CONSIGNES:
• A. Répondez aux questions suivantes à partir de l'extrait sur Jon Jones :
(i) Face à quel adversaire Jon Jones a-t-il fait ses débuts professionnels ?
(ii) Quel combattant lui a infligé la seule défaite de sa carrière ?
(iii) À quel âge est-il devenu le plus jeune champion de l'histoire de l'UFC ?
• B. Reproduisez fidèlement le passage de l'extrait sur Jon Jones qui commence par « UFC 285: Jon » et se poursuit jusqu'à « de dernière minute. ».

EXTRAIT CHOISI:
UFC 285: Jon Jones l’homme, le côté obscur de sa force
Direction les combats payés en MMA à dix-neuf ans, solution pour gagner sa croûte alors que sa compagne est tombée enceinte. Ses débuts professionnels, en avril 2008 face à Brad Bernard dans l’organisation régionale Full Force Productions, sont expéditifs avec une victoire par TKO dès le premier round. Le talent est palpable, évident. Enorme. Sa trajectoire va aller avec. Il combat encore la semaine suivante. Puis celle d’après. En un mois, il est à 4-0. En trois mois, le bilan atteint 6-0. Et moins de quatre mois après ses débuts, l’UFC l’appelle pour un remplacement de dernière minute.
L’UFC 87, en août 2008 à Minneaopolis, avec Georges St-Pierre et Brock Lesnar sur le carte, est le cadre de sa première dans l’organisation. Où il signe trois succès en moins d’un an avant de tomber sur un premier accroc. Une défaite, la seule de sa carrière, qui n’en est pas vraiment: Matt Hamill le bat pour des coups de coude illégaux alors qu’il dominait le combat de la tête et des épaules au point de demander à l’arbitre d’arrêter les frais quelques secondes avant sa disqualification. Pas grave. La machine est lancée et va tout arracher sur son passage. Après trois nouvelles victoires à l’UFC, la dernière face à Ryan Bader, actuel champion des lourds du Bellator, "Bones" (le sac d’os, pour son physique de l’époque) remplace son coéquipier et ami Rashad Evans dans un combat pour le titre des mi-lourds face à Mauricio "Shogun" Rua.
Légende de la discipline, le Brésilien ne peut rien contre le phénomène Jones, qui le termine au troisième round pour devenir à vingt-trois ans et huit mois le plus jeune champion de l’histoire de l’UFC, record qui tient toujours aujourd’hui. Les grands noms vont ensuite tomber un à un. En une année et demie, il s’offre Quinton Jackson, Lyoto Machida, Rashad Evans – l’amitié avait disparu pour laisser place à une rivalité féroce – et Vitor Belfort. Avec Rua, cela fait cinq combattants qui ont porté une ceinture UFC dans leur carrière battus de suite. Ne cherchez pas: personne n’a jamais signé une telle série à part lui, et sans doute que personne ne le fera à l’avenir.

DONNÉES:
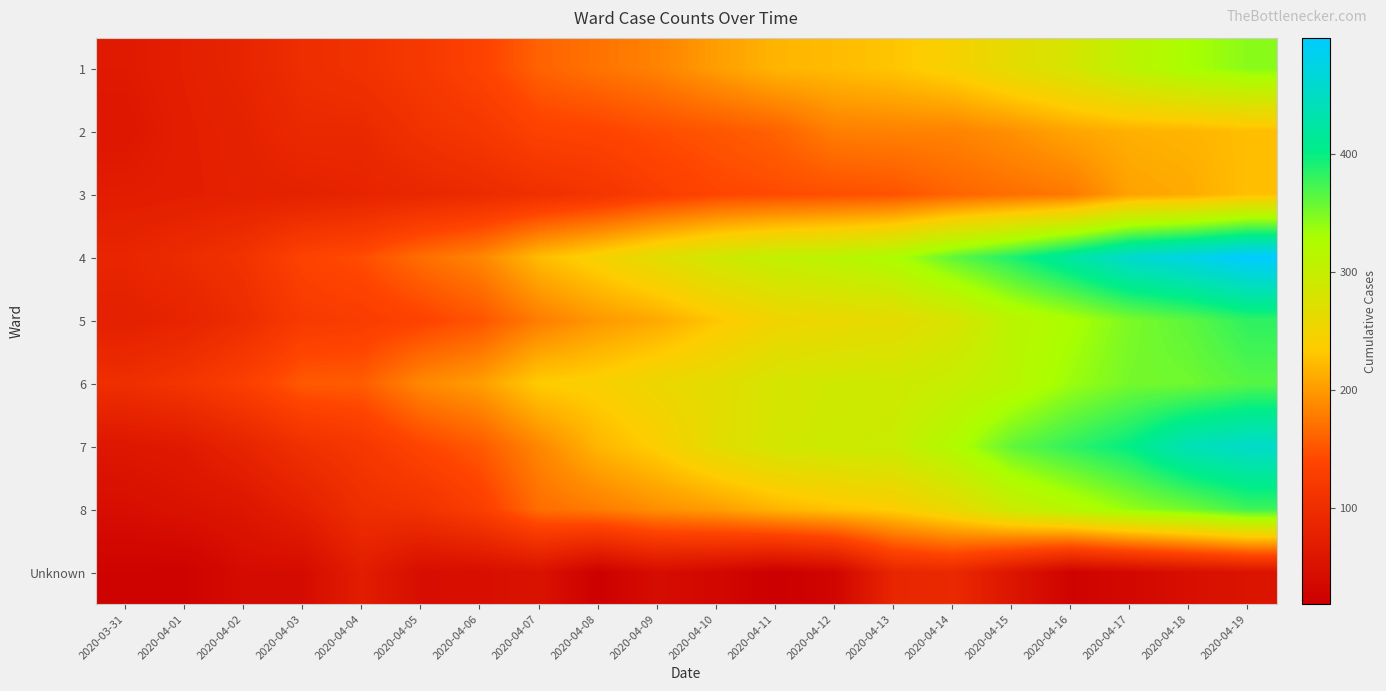

Count the number of data series in this chart.

9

CORRIGÉ:
• A.
(i) Brad Bernard.
(ii) Matt Hamill.
(iii) À vingt-trois ans et huit mois.

• B.
UFC 285: Jon Jones l’homme, le côté obscur de sa force
Direction les combats payés en MMA à dix-neuf ans, solution pour gagner sa croûte alors que sa compagne est tombée enceinte. Ses débuts professionnels, en avril 2008 face à Brad Bernard dans l’organisation régionale Full Force Productions, sont expéditifs avec une victoire par TKO dès le premier round. Le talent est palpable, évident. Enorme. Sa trajectoire va aller avec. Il combat encore la semaine suivante. Puis celle d’après. En un mois, il est à 4-0. En trois mois, le bilan atteint 6-0. Et moins de quatre mois après ses débuts, l’UFC l’appelle pour un remplacement de dernière minute.